Known and unknown risk factors, many of which are beyond the control of HEALWELL, could cause the actual results of HEALWELL to differ materially from the results, performance, achievements or developments expressed or implied by such forward-looking statements. Such risk factors include but are not limited to those factors which are discussed under the section entitled "Risk Factors" in HEALWELL's annual information form dated March 31, 2023, which is available under HEALWELL's SEDAR+ profile at www.sedarplus.ca. The risk factors are not intended to represent a complete list of the factors that could affect HEALWELL and the reader is cautioned to consider these and other factors, uncertainties and potential events carefully and not to put undue reliance on forward-looking statements.

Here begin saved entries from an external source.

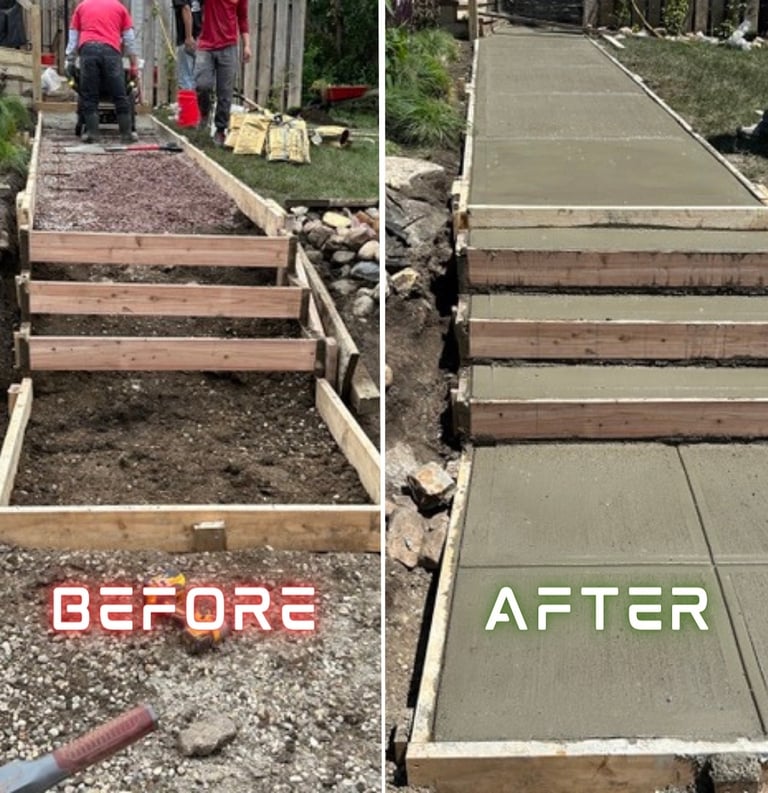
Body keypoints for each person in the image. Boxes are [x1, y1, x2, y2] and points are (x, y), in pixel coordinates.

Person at [65, 0, 139, 145]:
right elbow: (129, 40)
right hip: (111, 51)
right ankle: (126, 135)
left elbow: (73, 37)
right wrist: (134, 65)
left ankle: (93, 134)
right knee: (120, 94)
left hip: (88, 51)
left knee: (89, 95)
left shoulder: (82, 6)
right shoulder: (120, 8)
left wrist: (70, 60)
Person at [194, 0, 251, 146]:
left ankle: (220, 129)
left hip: (229, 46)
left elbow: (243, 18)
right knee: (202, 85)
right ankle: (204, 113)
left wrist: (247, 46)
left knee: (225, 92)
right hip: (206, 45)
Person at [173, 0, 203, 91]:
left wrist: (189, 36)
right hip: (203, 40)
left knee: (186, 80)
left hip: (187, 40)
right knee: (201, 81)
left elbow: (186, 9)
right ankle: (199, 104)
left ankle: (189, 105)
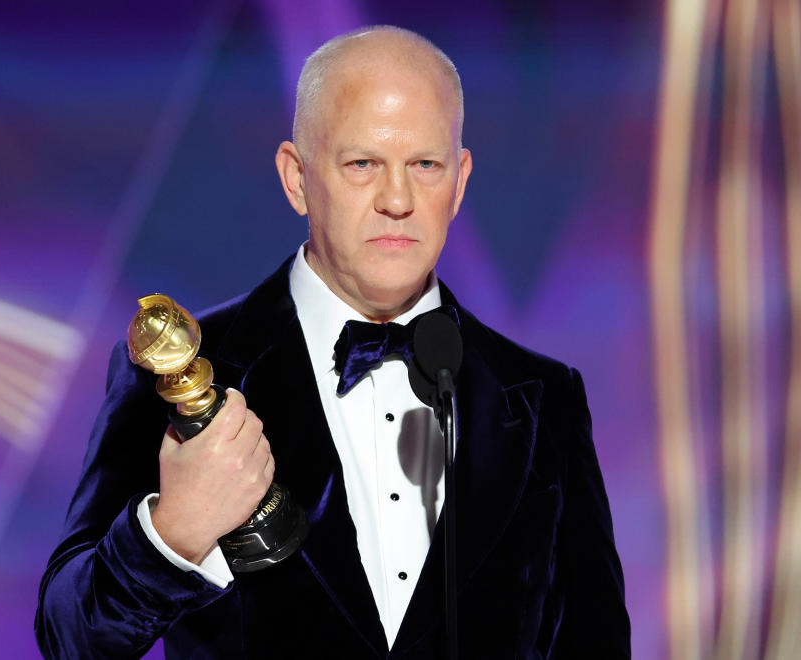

There can be no assurance that forward-looking statements will prove to be accurate, as actual results and future events could differ materially from those anticipated in such statements. Forward-looking statements are provided for the purpose of providing information about management’s expectations and plans relating to the future. HEALWELL disclaims any intention or obligation to update or revise any forward-looking statements whether as a result of new information, future events or otherwise, or to explain any material difference between subsequent actual events and such forward-looking statements, except to the extent required by applicable law. All of the forward-looking statements contained in this press release are qualified by these cautionary statements.

1   HEALWELL retained one clinic – known as Polyclinic – following the Transaction, where the Company has revenue from Patient Services as well as Technology & Research revenue.